Disant ainsi, le vieux maître d’hôtel touchait complaisamment sa livrée neuve. Dans l’idée de M. Printemps, changer de collier n’était rien, pourvu que le collier fût d’or.
Ce soir-là même, en femme habile et prudente, la marquise de Langey avait envoyé par son noir ses gratifications aux gens ordinaires de M. de Boullogne. M. Printemps était donc sous le poids d’une ivresse double, celle de la gratification et de la livrée.
Les nègres n’osaient se lancer en fait de joie, comprimés qu’ils étaient par l’aspect rechigné de Joseph Platon, appuyé sur son grand fouet.
Sa contenance devait être, à vrai dire, une énigme pour eux. Pendant que le maître d’hôtel chauffait l’enthousiasme, Platon, livré sans doute à quelque rêverie contemplative, regardait tristement les boucles de ses souliers gris.
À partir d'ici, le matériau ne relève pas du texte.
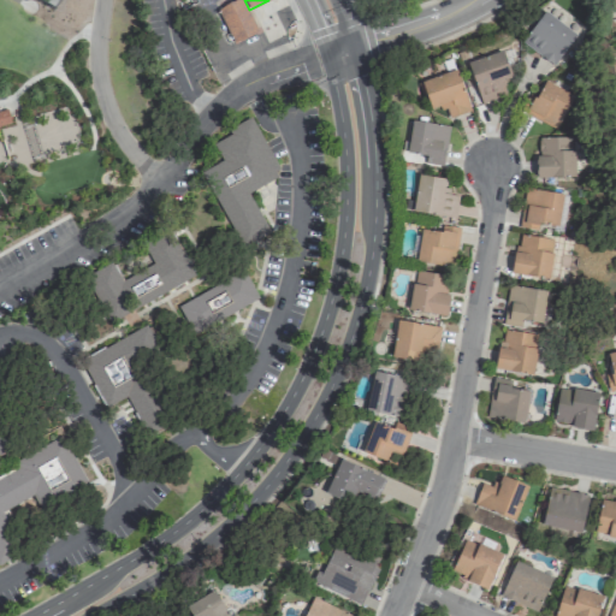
[(237,41),(256,31),(242,1),(221,12),(237,41)]
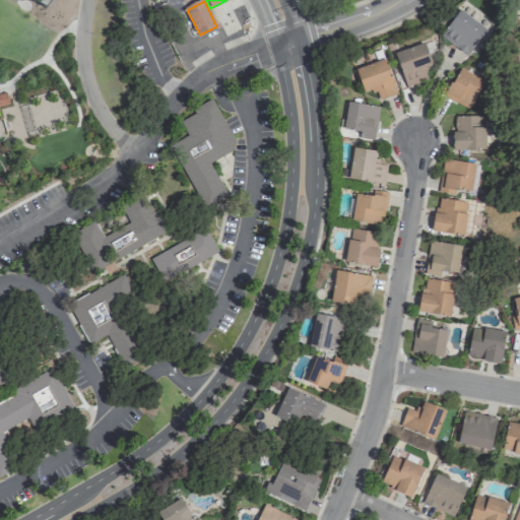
[(441,36),(461,10),(488,30),(468,56),(441,36)]
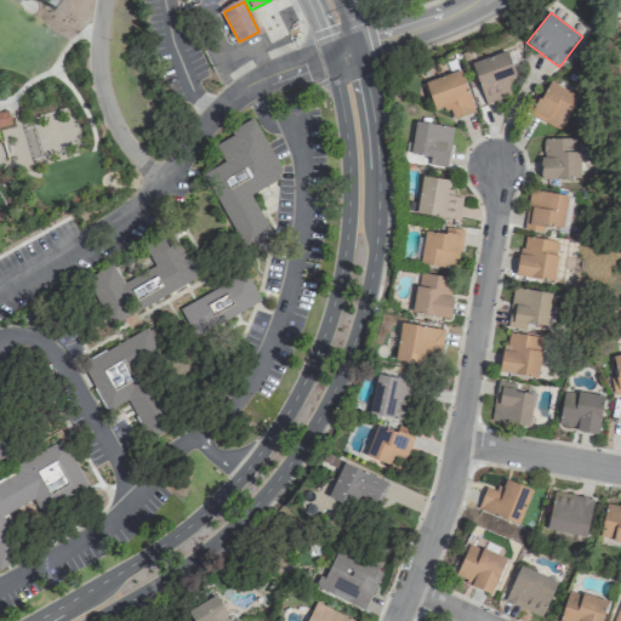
[(472,63),(507,51),(517,78),(502,84),(507,96),(486,104),(472,63)]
Un combat intérieur le brisait, il faut le croire ; car soudain il se leva et frappa sur la table un coup de manche de fouet à écraser les maringouins sifflant autour des chandelles…
— Hors d’ici, négrites, dansez la chica si vous voulez, on vous l’accorde, mais qu’après demain tout le monde soit sur pied !
Un murmure de joie accueillit cette sortie. Les nègres, en voyant Platon lever son fouet, croyaient être battus ; il leur permettait la danse. Le mot de chica une fois lâché, la salle d’office fut vide. Il ne demeura que le maître d’hôtel, Platon et Noëmi.
— Tu ne vas pas avec eux, Noëmi ? dit le gérant.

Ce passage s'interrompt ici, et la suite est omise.